### Supplied data
────────────────────────────────────────
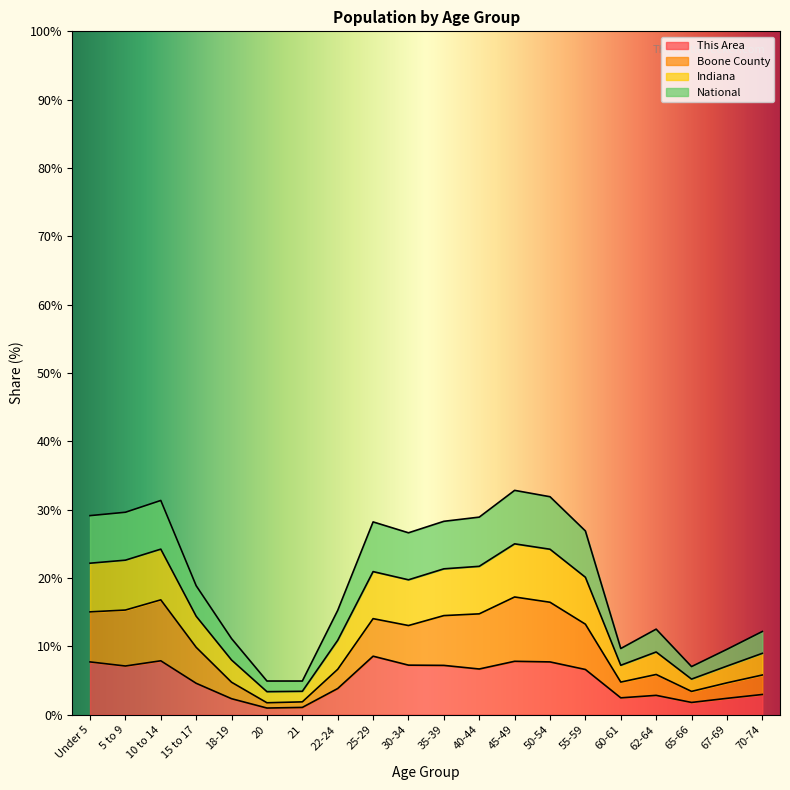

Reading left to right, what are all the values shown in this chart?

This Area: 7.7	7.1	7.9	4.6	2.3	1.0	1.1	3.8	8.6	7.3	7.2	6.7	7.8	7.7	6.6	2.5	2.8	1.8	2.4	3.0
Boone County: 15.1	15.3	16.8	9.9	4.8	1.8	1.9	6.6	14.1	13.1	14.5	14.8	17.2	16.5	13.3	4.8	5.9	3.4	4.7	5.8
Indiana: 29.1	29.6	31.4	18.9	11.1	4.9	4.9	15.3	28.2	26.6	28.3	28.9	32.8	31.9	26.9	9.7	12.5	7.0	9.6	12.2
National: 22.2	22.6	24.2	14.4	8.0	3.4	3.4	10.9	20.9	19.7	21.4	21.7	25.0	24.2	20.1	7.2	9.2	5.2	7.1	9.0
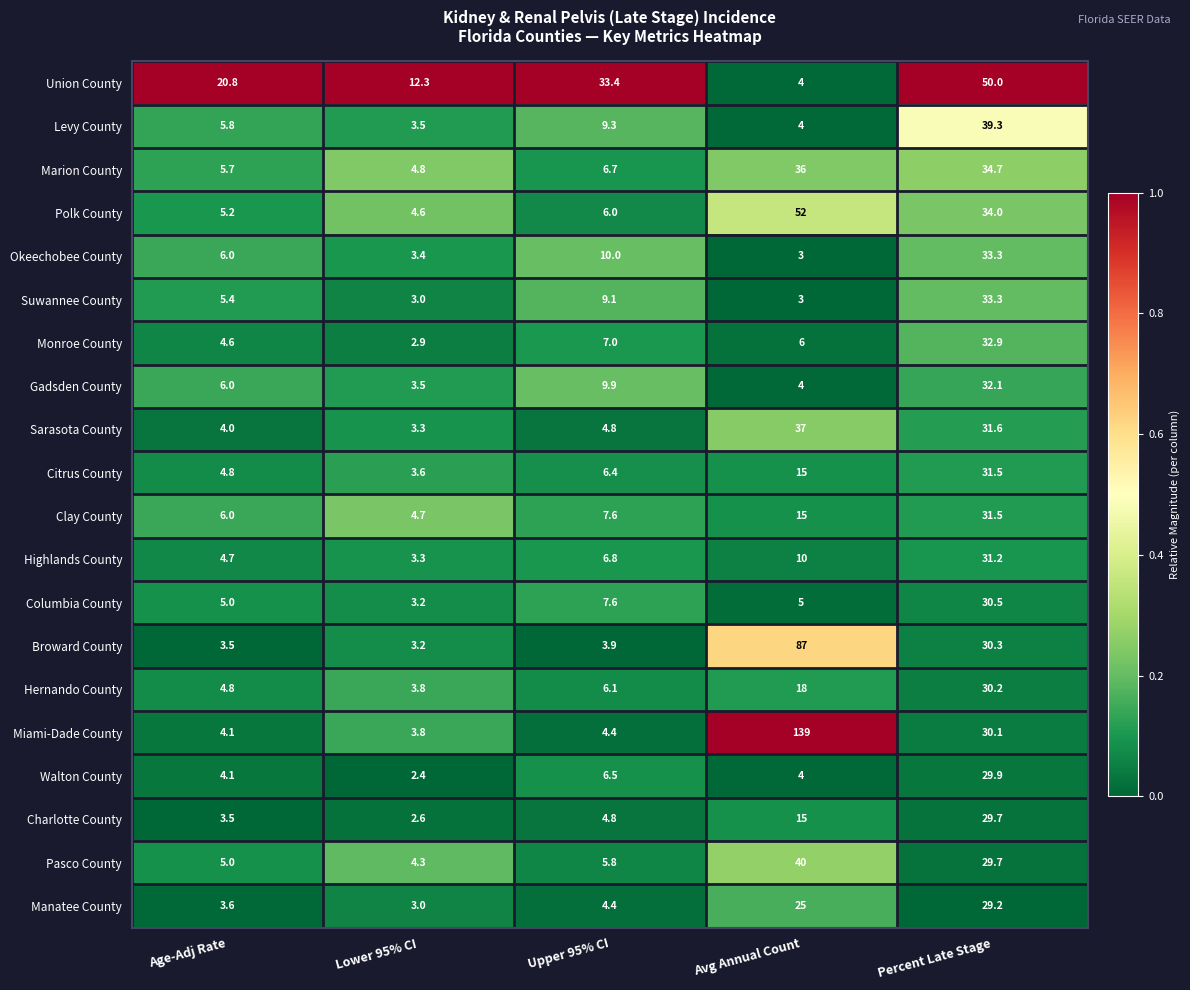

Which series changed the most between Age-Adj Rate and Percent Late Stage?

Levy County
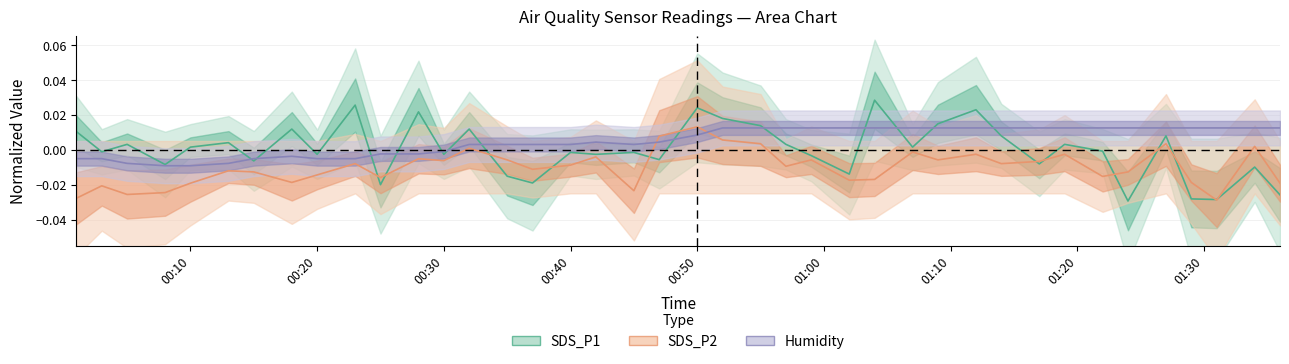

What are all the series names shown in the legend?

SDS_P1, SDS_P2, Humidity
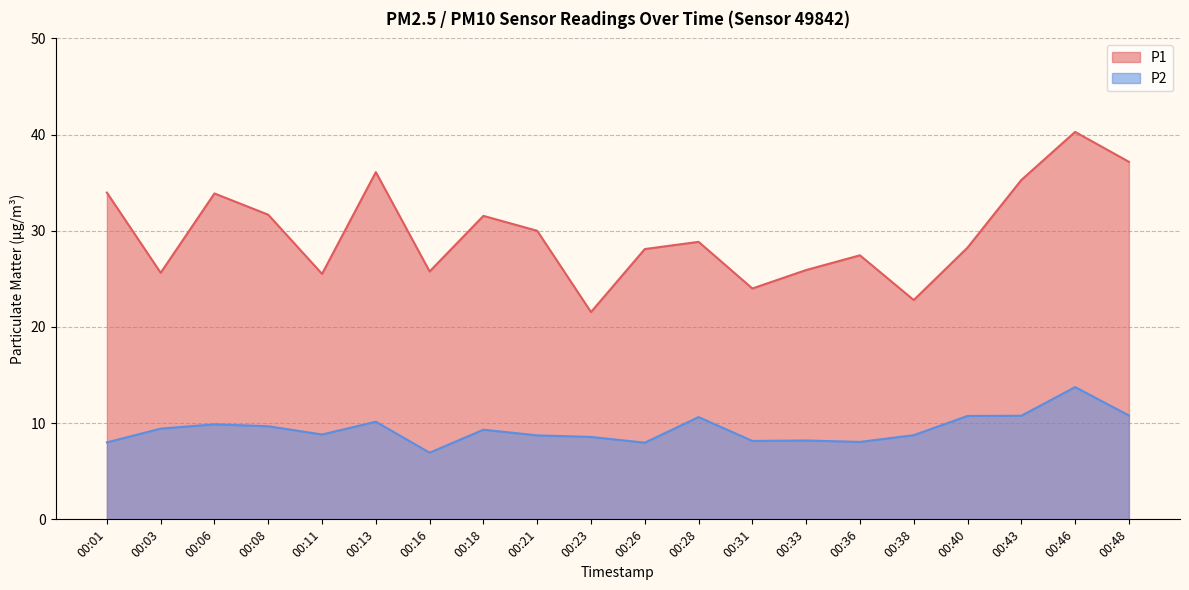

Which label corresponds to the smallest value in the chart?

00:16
────────────────────────────────────────
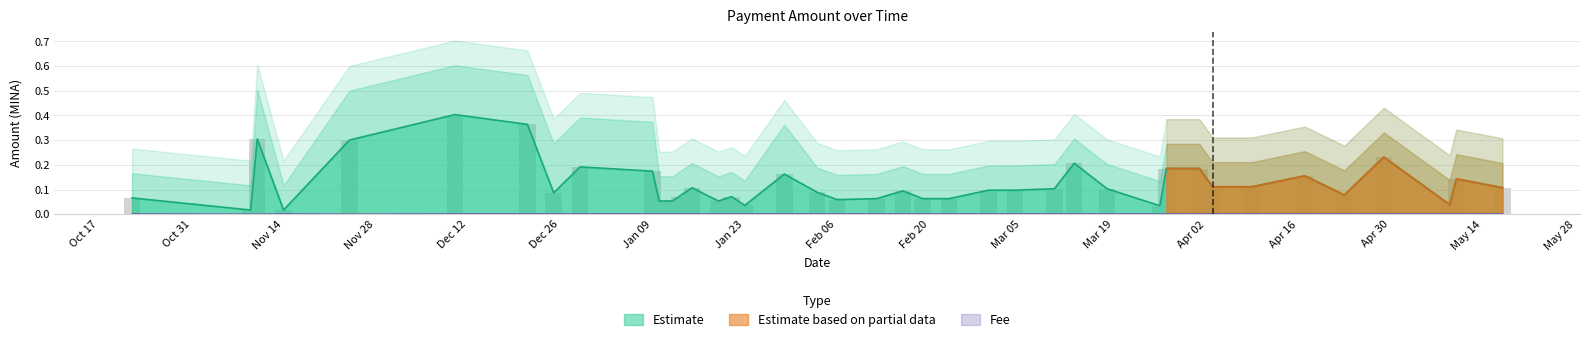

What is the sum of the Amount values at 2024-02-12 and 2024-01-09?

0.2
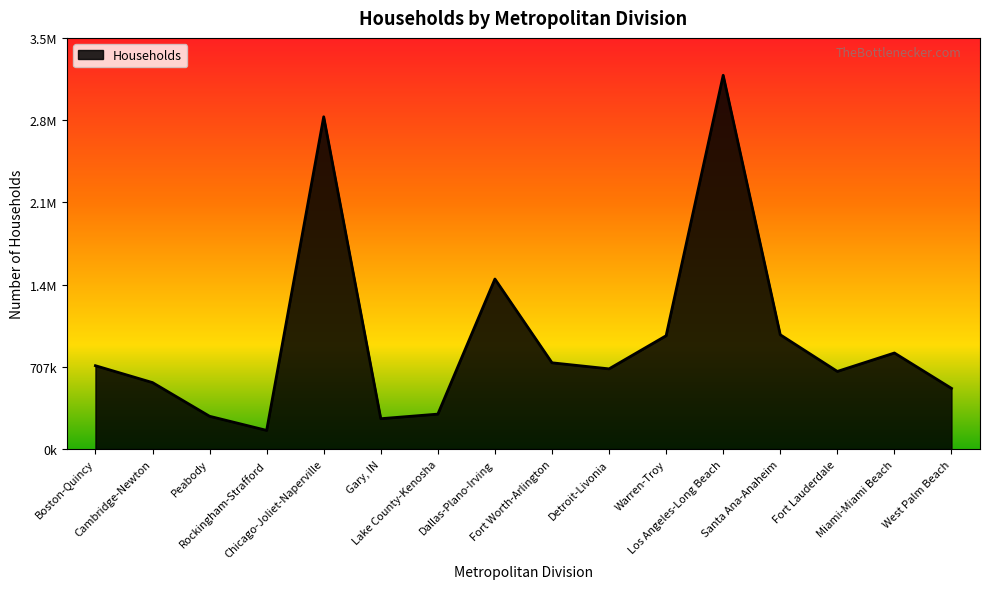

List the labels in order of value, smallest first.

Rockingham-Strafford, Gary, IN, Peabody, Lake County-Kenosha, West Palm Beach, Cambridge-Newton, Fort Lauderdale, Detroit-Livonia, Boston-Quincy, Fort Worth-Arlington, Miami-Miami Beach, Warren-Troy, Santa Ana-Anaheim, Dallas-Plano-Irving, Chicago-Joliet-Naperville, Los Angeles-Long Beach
────────────────────────────────────────
### What this task involves
Please copy out everything in the listing from the line containing "Reading left to" down to the line containing "Which label corresponds", both included, and leave out the pictures.

### Exercise output
Reading left to right, what are all the values shown in this chart?

This Area: 7.7	7.1	7.9	4.6	2.3	1.0	1.1	3.8	8.6	7.3	7.2	6.7	7.8	7.7	6.6	2.5	2.8	1.8	2.4	3.0
Boone County: 15.1	15.3	16.8	9.9	4.8	1.8	1.9	6.6	14.1	13.1	14.5	14.8	17.2	16.5	13.3	4.8	5.9	3.4	4.7	5.8
Indiana: 29.1	29.6	31.4	18.9	11.1	4.9	4.9	15.3	28.2	26.6	28.3	28.9	32.8	31.9	26.9	9.7	12.5	7.0	9.6	12.2
National: 22.2	22.6	24.2	14.4	8.0	3.4	3.4	10.9	20.9	19.7	21.4	21.7	25.0	24.2	20.1	7.2	9.2	5.2	7.1	9.0

Which series changed the most between Age-Adj Rate and Percent Late Stage?

Levy County

What are all the series names shown in the legend?

SDS_P1, SDS_P2, Humidity

Which label corresponds to the smallest value in the chart?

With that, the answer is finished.